REQUIREMENT - From the entries below, return only the lines starting at the one that contains "1.7978167037031366 × 10^284 |" and ending at the one that contains "installing additional packages.", exactly as they stand.

[Stored items]
BEGIN

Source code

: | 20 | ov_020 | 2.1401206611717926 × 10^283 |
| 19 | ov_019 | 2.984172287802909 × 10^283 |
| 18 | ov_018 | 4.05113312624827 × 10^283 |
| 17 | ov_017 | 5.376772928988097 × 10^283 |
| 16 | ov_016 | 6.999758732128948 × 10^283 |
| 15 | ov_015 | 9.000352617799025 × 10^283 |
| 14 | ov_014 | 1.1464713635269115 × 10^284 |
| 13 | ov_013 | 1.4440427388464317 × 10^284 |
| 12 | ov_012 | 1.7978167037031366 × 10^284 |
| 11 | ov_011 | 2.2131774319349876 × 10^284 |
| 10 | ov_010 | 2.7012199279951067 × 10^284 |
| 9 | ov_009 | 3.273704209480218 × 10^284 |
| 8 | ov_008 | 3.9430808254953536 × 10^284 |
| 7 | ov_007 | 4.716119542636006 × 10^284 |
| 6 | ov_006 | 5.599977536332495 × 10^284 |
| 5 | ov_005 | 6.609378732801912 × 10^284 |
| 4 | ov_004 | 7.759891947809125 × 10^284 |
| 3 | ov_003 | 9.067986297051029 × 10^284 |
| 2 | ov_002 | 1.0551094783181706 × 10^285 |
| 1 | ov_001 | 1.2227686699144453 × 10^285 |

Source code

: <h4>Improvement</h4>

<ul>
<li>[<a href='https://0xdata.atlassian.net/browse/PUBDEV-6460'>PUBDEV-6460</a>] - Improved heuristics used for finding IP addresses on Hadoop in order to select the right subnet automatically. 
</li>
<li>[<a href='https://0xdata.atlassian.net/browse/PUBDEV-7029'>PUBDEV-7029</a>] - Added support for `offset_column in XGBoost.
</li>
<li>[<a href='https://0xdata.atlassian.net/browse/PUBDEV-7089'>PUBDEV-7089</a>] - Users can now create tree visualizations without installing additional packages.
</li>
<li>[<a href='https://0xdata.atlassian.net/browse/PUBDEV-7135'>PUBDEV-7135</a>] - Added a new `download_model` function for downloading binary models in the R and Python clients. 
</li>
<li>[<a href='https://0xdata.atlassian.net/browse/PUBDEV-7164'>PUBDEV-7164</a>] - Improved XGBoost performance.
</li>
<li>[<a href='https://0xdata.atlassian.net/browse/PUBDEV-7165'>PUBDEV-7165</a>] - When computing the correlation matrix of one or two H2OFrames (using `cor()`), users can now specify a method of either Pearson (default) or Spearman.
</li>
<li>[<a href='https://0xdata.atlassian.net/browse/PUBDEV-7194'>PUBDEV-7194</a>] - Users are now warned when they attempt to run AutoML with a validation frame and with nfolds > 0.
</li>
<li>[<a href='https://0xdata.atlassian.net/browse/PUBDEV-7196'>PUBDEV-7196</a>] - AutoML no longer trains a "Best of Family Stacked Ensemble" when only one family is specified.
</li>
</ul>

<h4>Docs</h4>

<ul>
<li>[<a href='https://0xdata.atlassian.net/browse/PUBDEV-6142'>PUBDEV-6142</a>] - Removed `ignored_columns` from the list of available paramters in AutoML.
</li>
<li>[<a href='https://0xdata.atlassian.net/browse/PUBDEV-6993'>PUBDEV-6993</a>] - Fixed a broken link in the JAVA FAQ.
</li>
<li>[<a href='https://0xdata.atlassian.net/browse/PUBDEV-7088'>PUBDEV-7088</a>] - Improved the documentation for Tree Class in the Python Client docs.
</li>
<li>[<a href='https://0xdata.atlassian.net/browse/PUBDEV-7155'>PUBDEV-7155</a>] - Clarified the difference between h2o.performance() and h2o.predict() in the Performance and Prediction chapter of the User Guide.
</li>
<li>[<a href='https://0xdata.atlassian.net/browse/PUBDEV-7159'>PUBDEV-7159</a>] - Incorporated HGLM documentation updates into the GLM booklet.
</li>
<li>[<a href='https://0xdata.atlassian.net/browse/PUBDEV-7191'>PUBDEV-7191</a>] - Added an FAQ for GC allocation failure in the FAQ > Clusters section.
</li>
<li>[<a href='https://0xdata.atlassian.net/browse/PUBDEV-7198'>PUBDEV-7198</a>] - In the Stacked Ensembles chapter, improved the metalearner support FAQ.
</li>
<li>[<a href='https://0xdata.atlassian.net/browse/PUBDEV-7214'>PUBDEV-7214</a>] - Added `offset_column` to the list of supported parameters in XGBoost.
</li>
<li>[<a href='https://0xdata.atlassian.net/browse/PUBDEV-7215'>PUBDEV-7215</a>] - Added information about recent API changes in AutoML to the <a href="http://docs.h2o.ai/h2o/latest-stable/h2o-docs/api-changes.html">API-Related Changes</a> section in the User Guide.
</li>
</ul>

END

WRITTEN REPLY -
| 12 | ov_012 | 1.7978167037031366 × 10^284 |
| 11 | ov_011 | 2.2131774319349876 × 10^284 |
| 10 | ov_010 | 2.7012199279951067 × 10^284 |
| 9 | ov_009 | 3.273704209480218 × 10^284 |
| 8 | ov_008 | 3.9430808254953536 × 10^284 |
| 7 | ov_007 | 4.716119542636006 × 10^284 |
| 6 | ov_006 | 5.599977536332495 × 10^284 |
| 5 | ov_005 | 6.609378732801912 × 10^284 |
| 4 | ov_004 | 7.759891947809125 × 10^284 |
| 3 | ov_003 | 9.067986297051029 × 10^284 |
| 2 | ov_002 | 1.0551094783181706 × 10^285 |
| 1 | ov_001 | 1.2227686699144453 × 10^285 |

Source code

: <h4>Improvement</h4>

<ul>
<li>[<a href='https://0xdata.atlassian.net/browse/PUBDEV-6460'>PUBDEV-6460</a>] - Improved heuristics used for finding IP addresses on Hadoop in order to select the right subnet automatically. 
</li>
<li>[<a href='https://0xdata.atlassian.net/browse/PUBDEV-7029'>PUBDEV-7029</a>] - Added support for `offset_column in XGBoost.
</li>
<li>[<a href='https://0xdata.atlassian.net/browse/PUBDEV-7089'>PUBDEV-7089</a>] - Users can now create tree visualizations without installing additional packages.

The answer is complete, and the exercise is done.